Last night, I went over to Leslie and Shawna's house for a little Monday night dinner. Afterward, Leslie began decorating their apartment for Halloween. We started discussing costume idea for a 5k I plan on running in a couple of weeks. Leslie ran into her room to find nunchukus (I know right? Who has nunchukus laying around?) Shawna and I were chatting on the couch sharing a heated blanket when we heard a shrill scream from Leslie's room.
Leslie comes tearing out of the door through the dining room, screaming, "MOUSE!!!" Shawna and I naturally let out our own high pitched screams and promptly jump up on the couch in a crouched position as if the mouse were in fact chasing after Leslie.
When of course it didn't, we briefly calmed down long enough to concoct a plan which included calling all the men we know who might be willing to come take care of the mouse situation, as well as the landlord, because Oregon tenant laws dictate that they deal with these sorts of problems in a timely fashion. But then we realized that we actually had to do something ourselves when it became apparent that we are no longer young girls and can't scream for Dad every time we see a spider so he can come exterminate the pests.
The first order of business was for Shawna and I to head to the store to purchase mousetraps and chocolate. Because chocolate makes everything better.
Purchases made, we set about putting the rest of the plan into action.
No one else would dare enter Leslie room. But as a result of my past experience with the creatures, I felt I had no other choice but to offer up my services. So Leslie and I set about clearing everything off the floors and setting mouse traps.
Three hours later and a few loads to the garbage bin, we found plenty of evidence of the mouse. But no mouse. If you weren't sure if mice really do squeak, let me assure you that Leslie and I would both swear in a court of law that they do in fact squeak. We heard them.
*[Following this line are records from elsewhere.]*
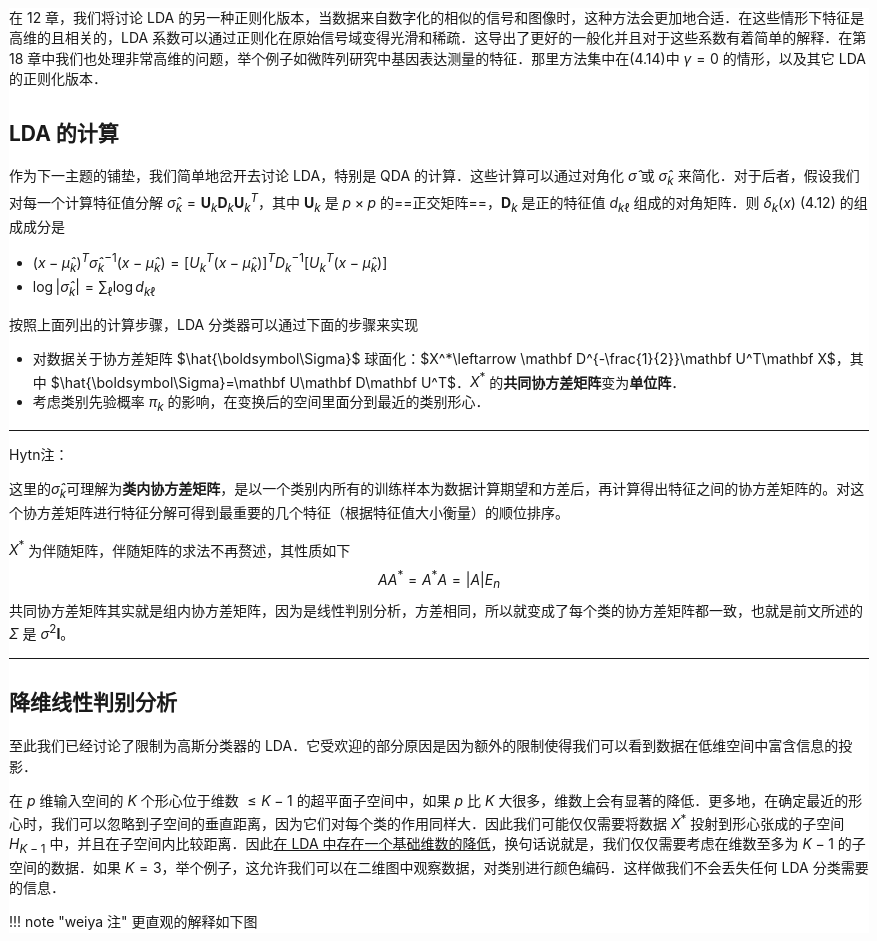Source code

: 在 12 章，我们将讨论 LDA 的另一种正则化版本，当数据来自数字化的相似的信号和图像时，这种方法会更加地合适．在这些情形下特征是高维的且相关的，LDA 系数可以通过正则化在原始信号域变得光滑和稀疏．这导出了更好的一般化并且对于这些系数有着简单的解释．在第 18 章中我们也处理非常高维的问题，举个例子如微阵列研究中基因表达测量的特征．那里方法集中在(4.14)中 $\gamma=0$ 的情形，以及其它 LDA 的正则化版本．

## LDA 的计算

作为下一主题的铺垫，我们简单地岔开去讨论 LDA，特别是 QDA 的计算．这些计算可以通过对角化 $\hat\sigma$ 或 $\hat\sigma_k$ 来简化．对于后者，假设我们对每一个计算特征值分解 $\hat\sigma_k=\mathbf U_k\mathbf D_k\mathbf U_k^T$，其中 $\mathbf U_k$ 是 $p\times p$ 的==正交矩阵==，$\mathbf D_k$ 是正的特征值 $d_{k\ell}$ 组成的对角矩阵．则 $\delta_k(x)$ (4.12) 的组成成分是

- $(x-\hat\mu_k)^T\hat\sigma_k^{-1}(x-\hat\mu_k)=[U_k^T(x-\hat\mu_k)]^TD_k^{-1}[U_k^T(x-\hat\mu_k)]$
- $\log\vert \hat\sigma_k\vert=\sum_{\ell}\log d_{k\ell}$

按照上面列出的计算步骤，LDA 分类器可以通过下面的步骤来实现

- 对数据关于协方差矩阵 $\hat{\boldsymbol\Sigma}$ 球面化：$X^*\leftarrow \mathbf D^{-\frac{1}{2}}\mathbf U^T\mathbf X$，其中 $\hat{\boldsymbol\Sigma}=\mathbf U\mathbf D\mathbf U^T$．$X^*$ 的**共同协方差矩阵**变为**单位阵**．
- 考虑类别先验概率 $\pi_k$ 的影响，在变换后的空间里面分到最近的类别形心．

****

Hytn注：

这里的$\hat\sigma_k$可理解为**类内协方差矩阵**，是以一个类别内所有的训练样本为数据计算期望和方差后，再计算得出特征之间的协方差矩阵的。对这个协方差矩阵进行特征分解可得到最重要的几个特征（根据特征值大小衡量）的顺位排序。

$X^*$ 为伴随矩阵，伴随矩阵的求法不再赘述，其性质如下
$$
A A^{*}=A^{*} A=|A| E_{n}
$$
共同协方差矩阵其实就是组内协方差矩阵，因为是线性判别分析，方差相同，所以就变成了每个类的协方差矩阵都一致，也就是前文所述的$\Sigma$ 是 $\sigma^2\mathbf I$。

****

## 降维线性判别分析

至此我们已经讨论了限制为高斯分类器的 LDA．它受欢迎的部分原因是因为额外的限制使得我们可以看到数据在低维空间中富含信息的投影．

在 $p$ 维输入空间的 $K$ 个形心位于维数 $\le K-1$ 的超平面子空间中，如果 $p$ 比 $K$ 大很多，维数上会有显著的降低．更多地，在确定最近的形心时，我们可以忽略到子空间的垂直距离，因为它们对每个类的作用同样大．因此我们可能仅仅需要将数据 $X^*$ 投射到形心张成的子空间 $H_{K-1}$ 中，并且在子空间内比较距离．因此<u>在 LDA 中存在一个基础维数的降低</u>，换句话说就是，我们仅仅需要考虑在维数至多为 $K-1$ 的子空间的数据．如果 $K=3$，举个例子，这允许我们可以在二维图中观察数据，对类别进行颜色编码．这样做我们不会丢失任何 LDA 分类需要的信息．

!!! note "weiya 注"
    更直观的解释如下图

[^1]: Hastie, T., Tibshirani, R. and Buja, A. (1994). Flexible discriminant analysis by optimal scoring, Journal of the American Statistical Association 89: 1255–1270.
[^2]: Friedman, J. (1989). Regularized discriminant analysis, Journal of the American Statistical Association 84: 165–175.
[^3]: Michie, D., Spiegelhalter, D. and Taylor, C. (eds) (1994). Machine Learning, Neural and Statistical Classification, Ellis Horwood Series in Artificial Intelligence, Ellis Horwood.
We also found the potential point of entrance in an outlet, which had mysteriously stopped working a month ago, and whose cover was cracked and gnawed on and laying on the floor behind her bed. EWWW! We pulled the bed out from the wall. Set the traps and shut the door.
Leslie's co-worker's preteen son loves to trap mice and dissect them. We called him. He thinks the mouse is pregnant. We're hoping the traps catch the mouse before she has those babies. In the meantime, Leslie has taken to sleeping on the couch. And is hoping the appraisal on the units goes well today, the girls are slated to move out at the end of the month on account of the fact that the almost new owner wants to turn them into vacation rentals. They were lamenting the forced move, but now it can't come soon enough.
Some people hunt deer. Me? I'm brushing up on my mouse hunting skills. If nothing else, I'm working on earning a friend of the year award. It's a true friend who'll crawl under the bed where a mouse ran over your hand to help you hunt that mouse down.